2 - Das decisões dos tribunais de 1.ª instância cabe recurso nos termos da lei.

Títulos executivos

1 - São títulos executivos as certidões de dívida emitidas, nos termos legais, pelas instituições de solidariedade e segurança social.
2 - As certidões referidas no número anterior devem indicar o órgão de execução ou a instituição que as tiverem extraído, com a assinatura devidamente autenticada, data em que foram passadas, nome e domicílio do devedor, proveniência da dívida e indicação, por extenso, do seu montante, da data a partir da qual são devidos juros de mora e da importância sobre que incidem, com discriminação dos valores retidos na fonte, se for o caso.
3 - Carece de força executiva, devendo ser devolvido à entidade que o tiver extraído ou remetido, o título a que falte algum dos requisitos obrigatórios.
4 - Ao título executivo deve ser junto o extracto da conta corrente, quando for caso disso.

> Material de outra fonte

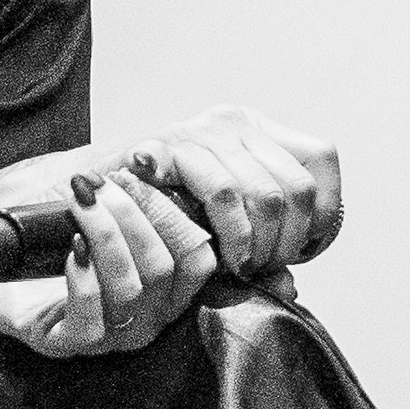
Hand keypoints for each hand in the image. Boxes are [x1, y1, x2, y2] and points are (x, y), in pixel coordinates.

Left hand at [0, 160, 215, 356]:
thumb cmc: (47, 239)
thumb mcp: (93, 206)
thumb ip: (125, 186)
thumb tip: (147, 156)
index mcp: (164, 286)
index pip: (198, 258)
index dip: (172, 214)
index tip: (136, 175)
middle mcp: (146, 317)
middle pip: (163, 269)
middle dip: (132, 217)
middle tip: (98, 187)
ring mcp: (110, 336)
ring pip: (130, 291)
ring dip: (106, 237)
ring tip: (81, 205)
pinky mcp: (68, 344)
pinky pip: (90, 322)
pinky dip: (83, 280)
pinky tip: (72, 250)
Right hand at [125, 105, 342, 277]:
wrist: (88, 200)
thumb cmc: (158, 217)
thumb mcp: (223, 224)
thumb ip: (258, 248)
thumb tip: (289, 286)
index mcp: (256, 130)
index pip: (320, 158)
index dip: (321, 211)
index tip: (296, 249)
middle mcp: (233, 122)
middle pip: (295, 186)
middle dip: (282, 241)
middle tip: (255, 266)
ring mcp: (201, 131)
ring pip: (262, 192)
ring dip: (253, 242)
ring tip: (234, 264)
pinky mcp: (170, 147)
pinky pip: (220, 191)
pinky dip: (227, 230)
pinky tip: (214, 250)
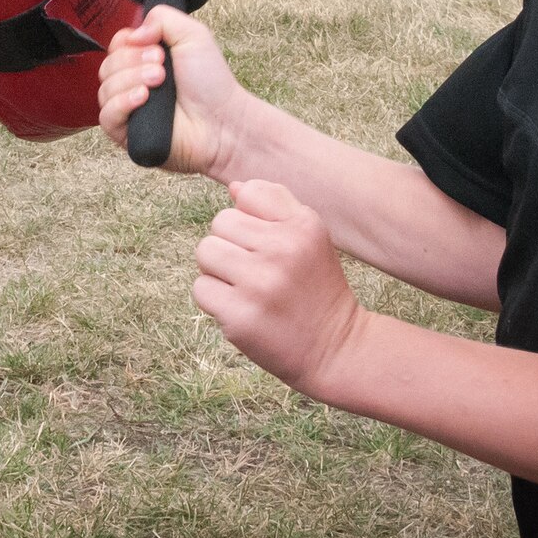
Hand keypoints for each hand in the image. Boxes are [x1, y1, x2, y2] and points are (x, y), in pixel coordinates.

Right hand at [97, 5, 245, 175]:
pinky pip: (106, 115)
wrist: (221, 121)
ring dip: (131, 80)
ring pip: (105, 88)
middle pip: (108, 64)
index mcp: (144, 60)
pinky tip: (143, 98)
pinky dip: (122, 103)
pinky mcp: (126, 133)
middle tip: (162, 67)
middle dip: (133, 61)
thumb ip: (162, 18)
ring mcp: (128, 108)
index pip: (116, 45)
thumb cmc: (211, 83)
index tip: (155, 47)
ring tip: (159, 83)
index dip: (128, 42)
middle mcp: (133, 82)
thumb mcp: (193, 35)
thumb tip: (133, 33)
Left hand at [193, 179, 366, 399]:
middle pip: (220, 223)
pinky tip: (241, 309)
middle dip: (231, 244)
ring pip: (205, 252)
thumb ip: (275, 204)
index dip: (250, 218)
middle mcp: (282, 250)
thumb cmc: (316, 288)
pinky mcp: (240, 316)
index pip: (247, 194)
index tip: (266, 242)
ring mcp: (260, 284)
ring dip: (217, 270)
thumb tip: (234, 188)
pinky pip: (201, 289)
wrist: (336, 349)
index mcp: (302, 226)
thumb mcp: (310, 237)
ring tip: (244, 287)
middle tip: (256, 271)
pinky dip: (214, 300)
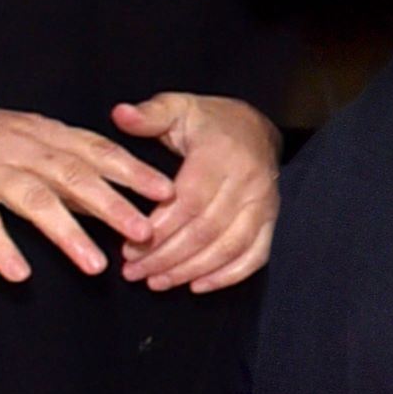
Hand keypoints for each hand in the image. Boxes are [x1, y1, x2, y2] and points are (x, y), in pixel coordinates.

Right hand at [0, 97, 174, 282]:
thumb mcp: (32, 137)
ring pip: (35, 202)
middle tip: (145, 232)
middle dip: (113, 205)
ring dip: (68, 234)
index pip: (98, 150)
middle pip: (75, 177)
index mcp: (47, 135)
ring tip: (96, 266)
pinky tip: (20, 274)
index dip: (134, 171)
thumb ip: (72, 164)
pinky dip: (1, 249)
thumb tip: (117, 193)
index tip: (167, 192)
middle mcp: (24, 151)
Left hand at [113, 93, 280, 293]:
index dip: (160, 229)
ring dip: (190, 270)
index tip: (128, 247)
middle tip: (133, 272)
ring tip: (156, 282)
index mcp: (220, 154)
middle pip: (205, 230)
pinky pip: (255, 255)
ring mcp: (263, 202)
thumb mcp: (178, 108)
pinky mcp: (271, 219)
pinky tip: (197, 285)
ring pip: (228, 247)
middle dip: (166, 257)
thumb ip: (149, 114)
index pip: (190, 201)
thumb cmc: (209, 123)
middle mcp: (247, 180)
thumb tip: (121, 114)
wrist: (254, 127)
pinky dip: (228, 276)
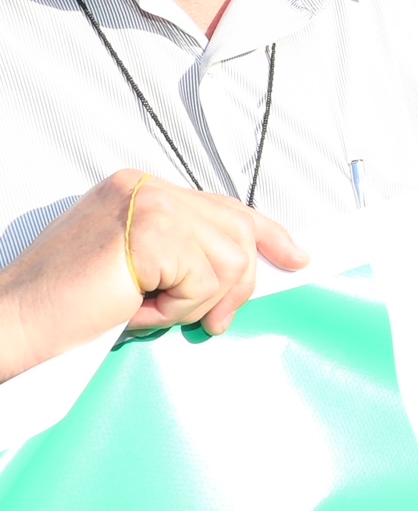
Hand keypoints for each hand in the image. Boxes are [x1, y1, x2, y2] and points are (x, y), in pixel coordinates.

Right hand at [0, 171, 308, 380]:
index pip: (223, 206)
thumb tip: (245, 269)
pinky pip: (204, 280)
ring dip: (194, 302)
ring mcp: (148, 204)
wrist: (12, 323)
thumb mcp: (137, 271)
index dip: (267, 233)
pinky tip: (135, 309)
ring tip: (145, 310)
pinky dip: (176, 308)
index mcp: (140, 190)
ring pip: (227, 260)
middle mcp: (145, 187)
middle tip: (208, 322)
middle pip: (237, 233)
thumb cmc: (67, 309)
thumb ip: (183, 256)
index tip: (297, 257)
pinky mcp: (150, 232)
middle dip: (233, 287)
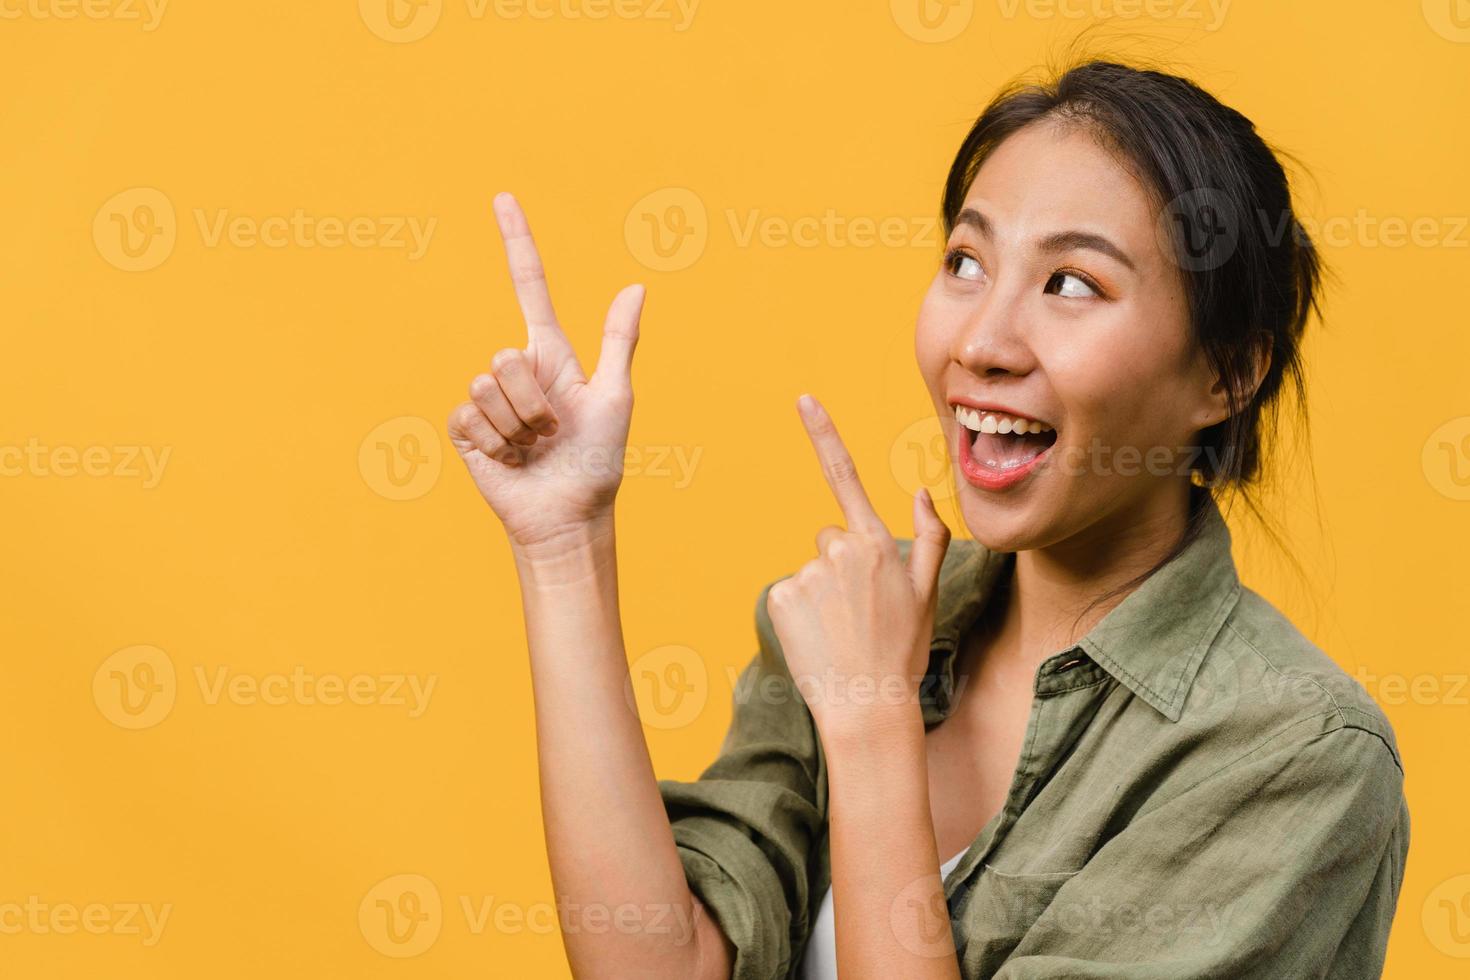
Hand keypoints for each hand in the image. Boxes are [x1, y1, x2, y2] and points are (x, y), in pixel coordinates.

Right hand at [447, 193, 644, 553]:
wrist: (568, 516)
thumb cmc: (598, 462)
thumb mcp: (616, 399)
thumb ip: (618, 343)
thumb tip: (637, 286)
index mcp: (552, 356)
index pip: (529, 287)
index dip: (517, 242)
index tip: (503, 198)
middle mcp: (517, 372)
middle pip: (505, 355)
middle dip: (533, 400)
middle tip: (553, 432)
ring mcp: (488, 401)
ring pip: (486, 387)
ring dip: (516, 427)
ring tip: (534, 448)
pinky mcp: (466, 430)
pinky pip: (469, 416)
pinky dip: (495, 444)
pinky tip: (510, 461)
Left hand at [765, 395, 950, 739]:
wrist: (867, 705)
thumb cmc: (902, 651)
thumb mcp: (929, 593)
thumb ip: (931, 537)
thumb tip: (923, 492)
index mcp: (877, 544)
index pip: (845, 477)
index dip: (824, 435)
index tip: (802, 399)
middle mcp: (839, 550)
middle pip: (830, 539)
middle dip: (841, 566)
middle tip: (861, 611)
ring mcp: (807, 573)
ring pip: (811, 569)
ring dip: (822, 594)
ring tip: (841, 631)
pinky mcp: (781, 597)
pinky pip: (788, 592)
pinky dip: (800, 612)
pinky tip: (819, 637)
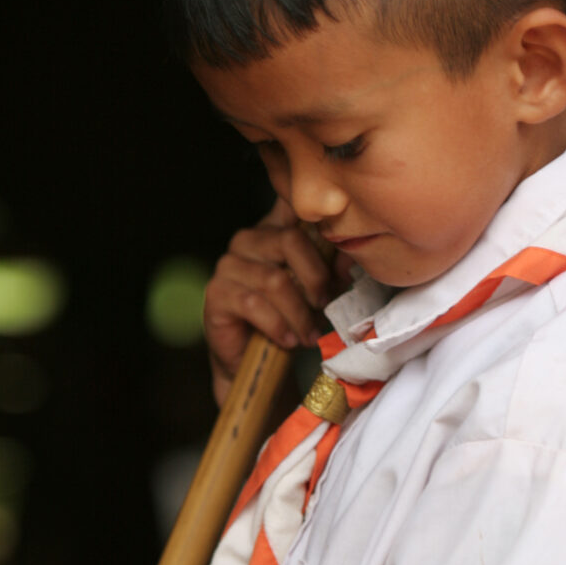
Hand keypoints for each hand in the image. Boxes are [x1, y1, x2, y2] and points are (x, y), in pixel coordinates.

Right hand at [203, 198, 349, 404]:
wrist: (257, 362)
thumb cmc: (291, 319)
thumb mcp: (319, 292)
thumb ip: (332, 270)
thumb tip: (349, 259)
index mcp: (275, 228)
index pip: (291, 201)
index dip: (313, 211)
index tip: (336, 236)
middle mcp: (248, 239)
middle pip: (290, 240)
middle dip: (316, 278)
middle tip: (324, 306)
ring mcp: (228, 264)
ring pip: (274, 279)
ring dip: (298, 313)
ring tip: (308, 334)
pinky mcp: (216, 293)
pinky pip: (252, 304)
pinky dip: (277, 325)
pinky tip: (288, 340)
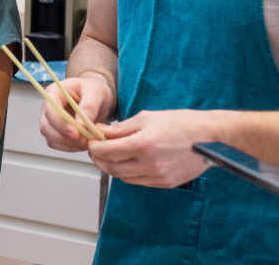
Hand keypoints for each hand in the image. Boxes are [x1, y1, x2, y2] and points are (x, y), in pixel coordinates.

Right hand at [40, 75, 113, 151]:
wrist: (97, 96)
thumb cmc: (94, 89)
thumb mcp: (96, 92)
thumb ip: (89, 107)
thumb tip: (81, 125)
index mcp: (55, 93)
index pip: (50, 111)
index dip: (60, 124)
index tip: (75, 133)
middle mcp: (49, 107)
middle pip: (46, 127)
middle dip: (63, 137)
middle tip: (83, 141)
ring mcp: (51, 120)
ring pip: (50, 138)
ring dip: (67, 144)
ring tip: (86, 142)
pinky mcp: (57, 131)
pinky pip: (57, 144)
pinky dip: (69, 148)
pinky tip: (82, 144)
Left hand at [87, 110, 217, 187]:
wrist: (211, 137)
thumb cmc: (182, 123)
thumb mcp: (146, 118)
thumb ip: (121, 128)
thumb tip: (101, 132)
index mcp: (143, 145)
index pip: (106, 152)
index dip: (94, 147)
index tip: (91, 142)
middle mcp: (150, 164)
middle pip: (111, 168)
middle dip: (99, 160)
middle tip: (96, 150)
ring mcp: (159, 176)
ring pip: (123, 177)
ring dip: (113, 167)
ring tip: (111, 155)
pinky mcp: (166, 183)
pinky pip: (139, 182)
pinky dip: (129, 173)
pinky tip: (128, 162)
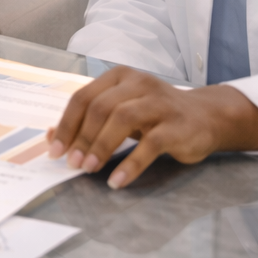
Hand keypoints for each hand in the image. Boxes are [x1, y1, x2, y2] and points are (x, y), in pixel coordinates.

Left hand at [46, 67, 257, 188]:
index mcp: (120, 76)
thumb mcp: (121, 111)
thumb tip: (51, 136)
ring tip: (89, 169)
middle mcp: (139, 83)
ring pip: (123, 119)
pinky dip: (130, 164)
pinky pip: (150, 144)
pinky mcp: (177, 126)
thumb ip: (89, 121)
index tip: (55, 151)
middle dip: (81, 137)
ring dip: (101, 146)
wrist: (207, 117)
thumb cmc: (155, 115)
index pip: (84, 97)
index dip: (66, 125)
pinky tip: (117, 180)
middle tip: (72, 163)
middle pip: (100, 107)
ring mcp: (160, 102)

Personalidade e capacidade judiciárias

Têm personalidade e capacidade judiciárias para o processo de execução de dívidas à segurança social as instituições do sistema de solidariedade e segurança social, as pessoas singulares e colectivas e outras entidades a estas legalmente equiparadas.

Pagamento em prestações

1 - Os pedidos de pagamentos em prestações são dirigidos ao coordenador da secção de processo executivo do Instituto de Gestão Financeira da Segurança da Social, I. P., onde corra o processo.
2 - O pagamento em prestações pode ser autorizado desde que se verifique que o executado, pela sua situação económica, não pode solver a dívida de uma só vez, não devendo o número das prestações exceder 36.
3 - O número de prestações referido no número anterior pode ser alargado até 60 se a dívida exequenda exceder 50 unidades de conta no momento da autorização ou, independentemente do valor da dívida exequenda, no caso de pessoas singulares que não se encontrem em processo de reversão.
4 - O número de prestações previstas no n.º 2 pode ser alargado até 120 desde que, cumulativamente, se verifiquem as seguintes condições:
a) A dívida exequenda exceda 500 unidades de conta no momento da autorização;
b) O executado preste garantia idónea;
c) Se demonstre notória dificuldade financeira e previsíveis consequências económicas.
5 - Para pessoas singulares que não se encontrem em processo de reversão o número de prestações previstas no n.º 2 pode ser alargado até 120 desde que, cumulativamente, se verifiquem as seguintes condições:
a) A dívida exequenda exceda 50 unidades de conta no momento da autorização;
b) O executado preste garantia idónea ou requeira a sua isenção e a mesma seja concedida.
6 - Para efeitos do disposto nos números anteriores, a fixação do número de prestações a autorizar não está condicionada a um limite mínimo de pagamento.

Patrocínio judiciário

Nos tribunais comuns e nos tributários, as instituições do sistema de solidariedade e segurança social são representadas por mandatário judicial, nomeado pela delegação competente do Instituto de Gestão Financeira da Segurança Social.

Caução

Caso não se encontre já constituída caução com o pedido de pagamento em prestações, nos termos do artigo anterior, deve o executado prestá-la através de garantia idónea, a qual consiste em fiança ou garantia bancária, seguro-caução ou qualquer outra que assegure os créditos do exequente.